We Should Not Sit Around Until Major Blackout
Jon Jipping is Executive Vice President and Chief Operating Officer of ITC Holdings Corp.
Investing in America. Strengthening our economy. Rebuilding our infrastructure.
These are all themes that have gained new life in the national dialogue in 2017. The transmission grid, itself a vital piece of infrastructure, enables investment and economic growth. Like other vital American infrastructure, the grid is aging and in need of investment. As the focus on infrastructure intensifies, the power grid must be part of that conversation.
Transmission infrastructure isn't something most Americans think about every day. But keeping electricity reliable and resilient and keeping our communities safe requires an enormous amount of work, investment, collaboration and coordinated, long-term planning.
Our society is putting increasing demands on electric infrastructure that wasn't designed to support today's needs. Much less what we will be asking of it ten, twenty or thirty years from now. We will be living in a more energy-diverse, technologically-advanced future.
Because it can take up to ten years to plan, permit and build large transmission projects, we can't wait another decade to start planning for our energy future. Now is the time for companies, regulators, policymakers and the public to work together.
We must not wait until another major blackout occurs to face up to the fact that our grid is an aging network. Seventy percent of our transmission lines and power transformers are over twenty-five years old. We need to ensure the electric grid can keep pace with increasing inputs and modern demands so that it can effectively continue to play its critical role.
There is a clear fiscal case for grid modernization and improved planning. According to the Department of Energy, major power outages and power quality disturbances cost our economy between twenty-five billion and one hundred-eighty billion dollars annually.
A white paper issued last year by The Brattle Group on behalf of industry group WIRES says reforming transmission planning is the key to unlocking as much as forty-seven billion dollars in annual customer electric bill savings. That is due to a rapidly changing generation landscape.
ITC is the nation's largest independent transmission company, with high-voltage power lines now expanding to eight states across the Midwest and Great Plains. It is uniquely positioned to design, build and operate transmission projects. Those projects come without service territory constraints or market participation, and they address the gaps in our nation's transmission infrastructure. As part of the Fortis family of companies, ITC has a new reach and ability to serve customers on both sides of the border.

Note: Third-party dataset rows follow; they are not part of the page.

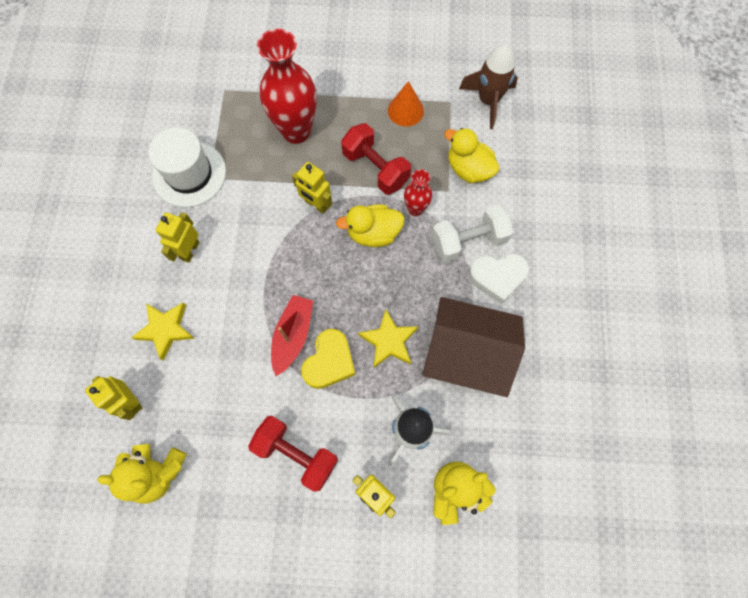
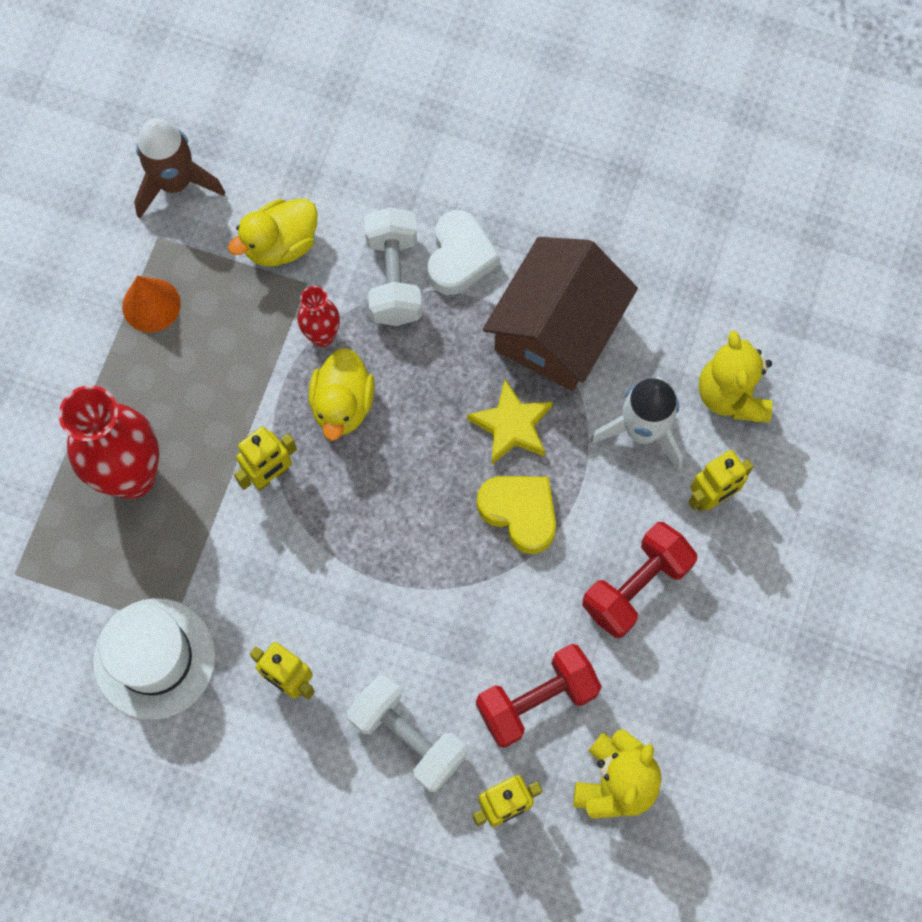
camera: 75 degrees left, 0 degrees up
yellow star [131,303,195,361] -> white dumbbell [347,675,467,792]
red boat [271,295,313,376] -> none
red dumbbell [341,123,411,195] -> red dumbbell moved to [476,644,602,748]

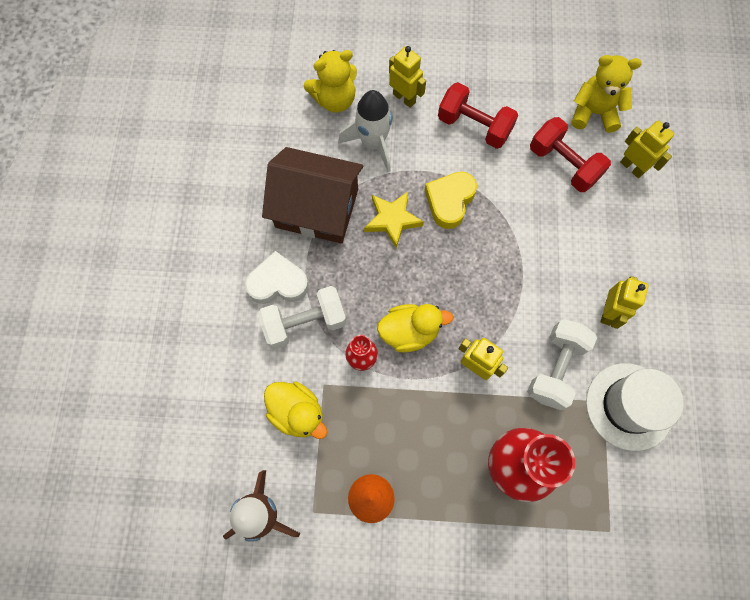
camera: 105 degrees left, 0 degrees up
white dumbbell [347,675,467,792] -> white dumbbell moved to [527,319,597,410]

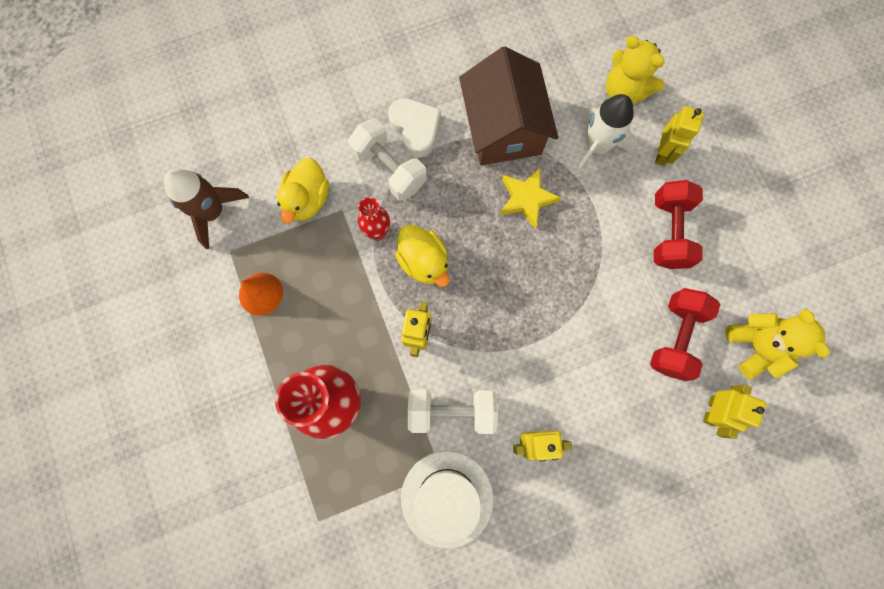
camera: 65 degrees right, 5 degrees up
yellow heart [425,172,477,229] -> none

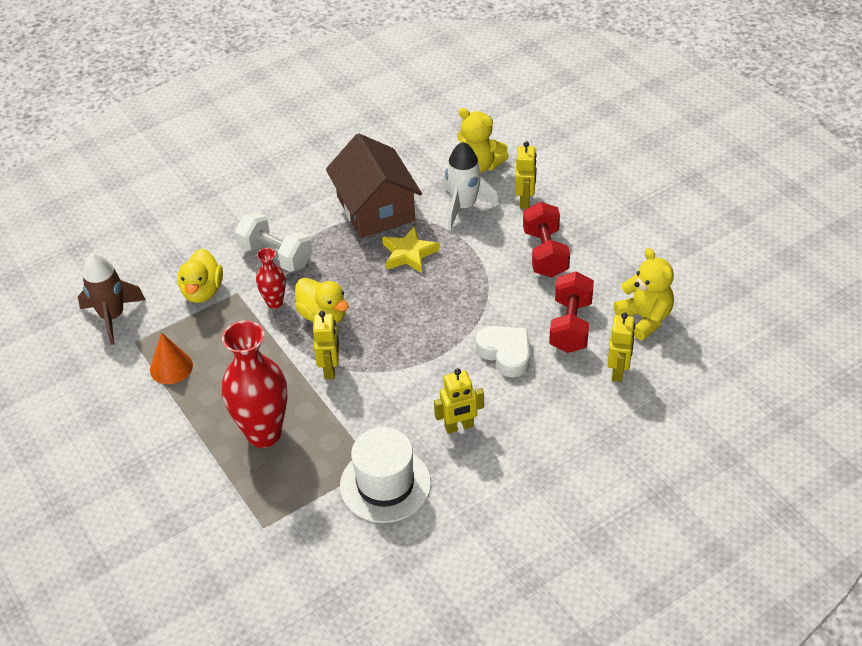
camera: 10 degrees left, 30 degrees down
white heart [388,98,441,158] -> white heart moved to [476,326,530,377]
white dumbbell [408,389,498,434] -> none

Our first job is to provide reliable and resilient power to our customers. To that end, we have steadily improved the performance of the three transmission systems we acquired beginning in 2003.

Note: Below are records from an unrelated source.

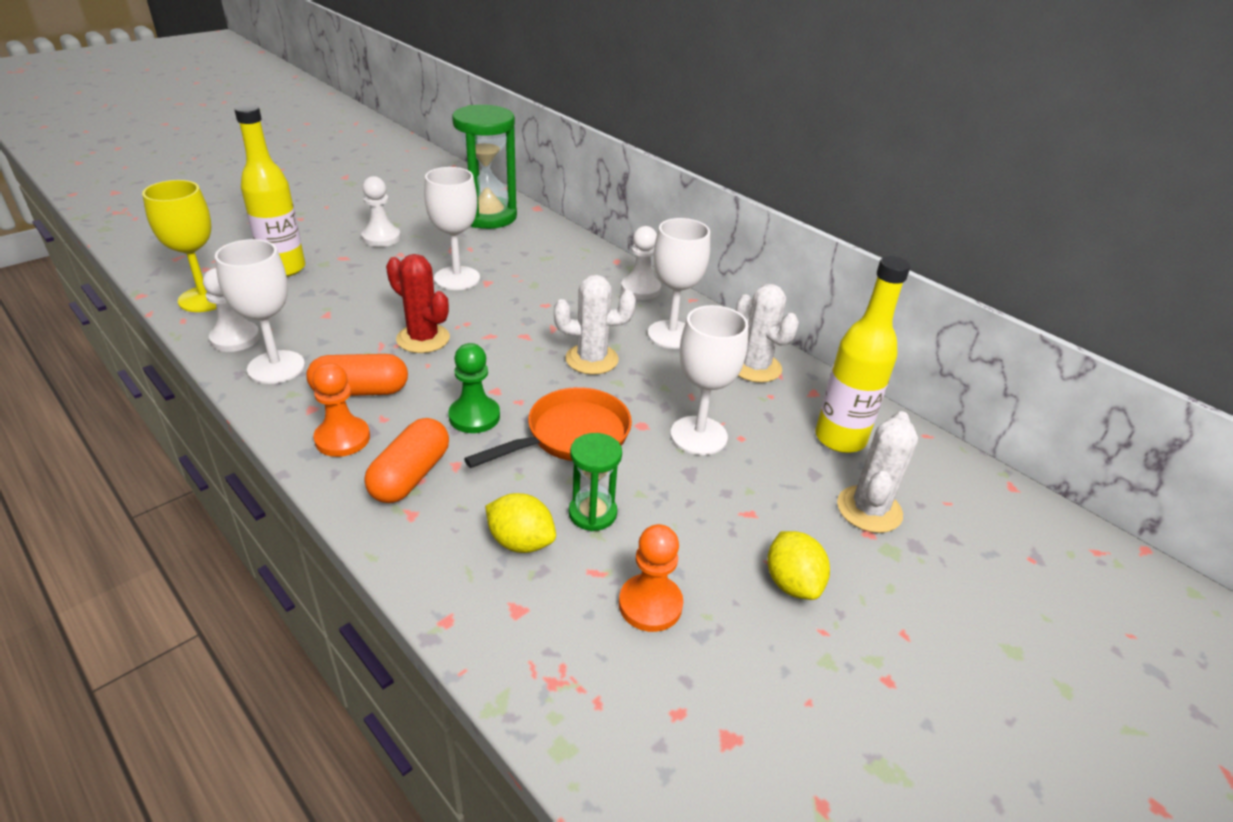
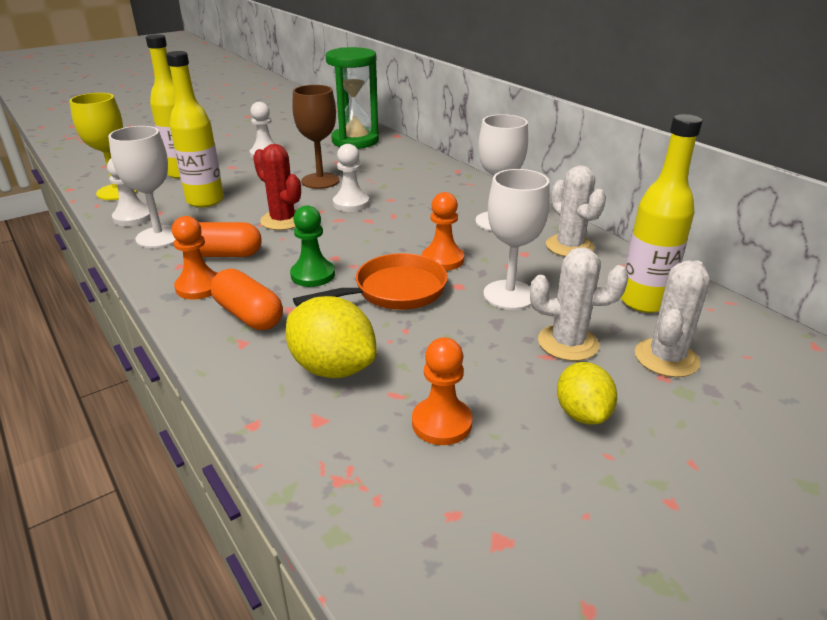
camera: 10 degrees right, 5 degrees down
orange capsule [365,418,449,503] -> orange capsule turned 75 degrees counterclockwise [211,269,283,330]
white goblet [424,167,480,290] -> brown goblet [292,85,339,189]
yellow lemon [485,493,556,553] -> yellow lemon [285,296,377,378], size x1.52
white cactus [554,275,636,375] -> white cactus moved to [530,247,628,361]
green hourglass [569,433,622,531] -> none
white pawn [621,226,661,300] -> white pawn moved to [333,144,369,212]
none -> yellow bottle [166,51,224,208]
none -> orange pawn [422,192,464,271]

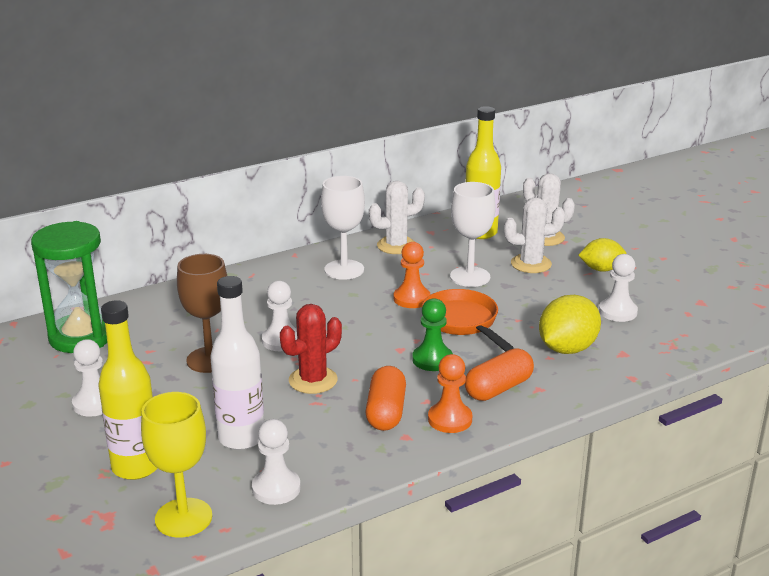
camera: 85 degrees left, 5 degrees down
white goblet [108,126,175,248] -> none
yellow bottle [166,51,224,208] -> white bottle [210,276,264,450]
orange pawn [412,337,473,445] -> white pawn [599,254,638,322]
white cactus [530,247,628,361] -> white cactus turned 75 degrees clockwise [504,197,565,273]

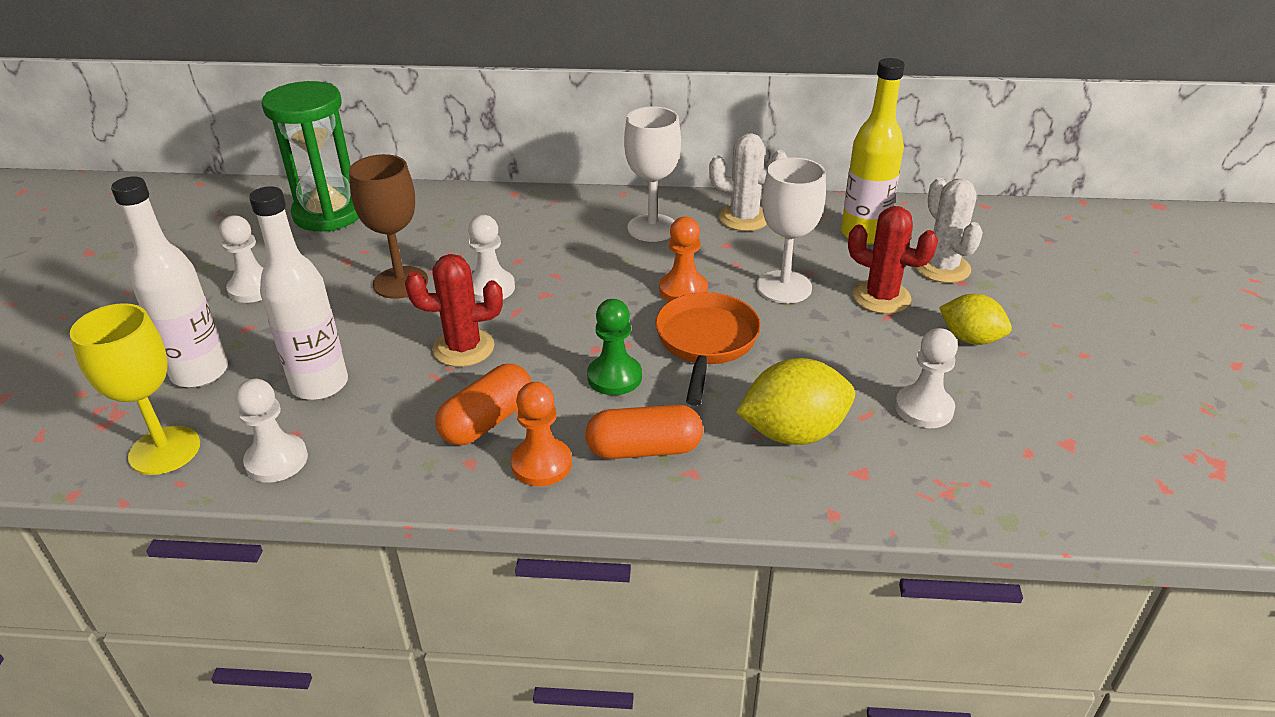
camera: 35 degrees right, 10 degrees up
yellow bottle [98,300,158,480] -> white bottle [111,176,228,388]
white cactus [504,197,565,273] -> red cactus [848,206,938,314]

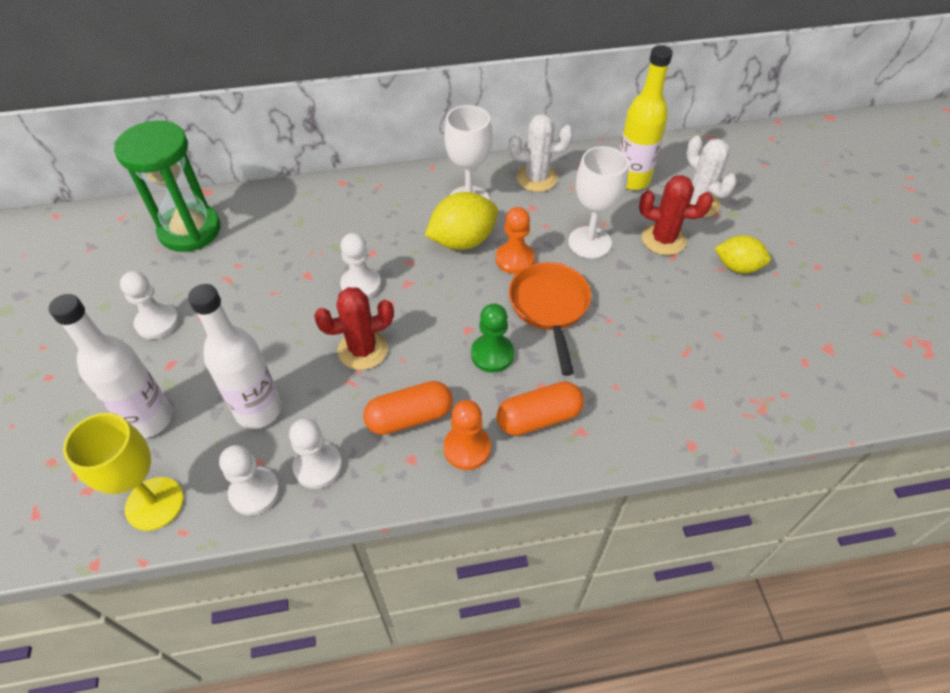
camera: 15 degrees left, 15 degrees up
brown goblet [349,154,428,299] -> none
orange capsule [435,364,532,446] -> orange capsule turned 45 degrees clockwise [363,381,453,435]
yellow lemon [736,358,855,445] -> yellow lemon moved to [425,192,498,250]
white pawn [895,328,958,428] -> white pawn moved to [289,418,342,489]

With greatly reduced outages, much lower congestion and outstanding customer service our systems are among the best in the U.S. These improvements have facilitated the connection of nearly six thousand megawatts of renewable energy.
As a result, our systems are poised to enable the possibility of an energy future that incorporates a variety of generation sources. The critical role that transmission plays in connecting clean energy is clear. Our investments in transmission infrastructure across Iowa and Michigan have enabled wind farms to be optimally located, resulting in hundreds of millions of dollars in customer savings.
In the coming months and years, we hope to leverage our unique position to help start more conversations among all stakeholders about how to build smarter energy infrastructure, which means growth for everyone. Public power, regulators, legislators, utility partners, suppliers, technology leaders and, of course, customers will be part of the dialogue. The new infrastructure can help fulfill the promise of new technologies and enable diverse fuel sources to move Americans forward.
We all must stress the importance of electricity in the national infrastructure conversation. As well as the need for an electric grid that is flexible and resilient enough to handle everything we are throwing at it today and tomorrow. This translates to transmission infrastructure able to handle variable fuel sources, microgrids, energy storage and DC overlays - a grid that works for all Americans.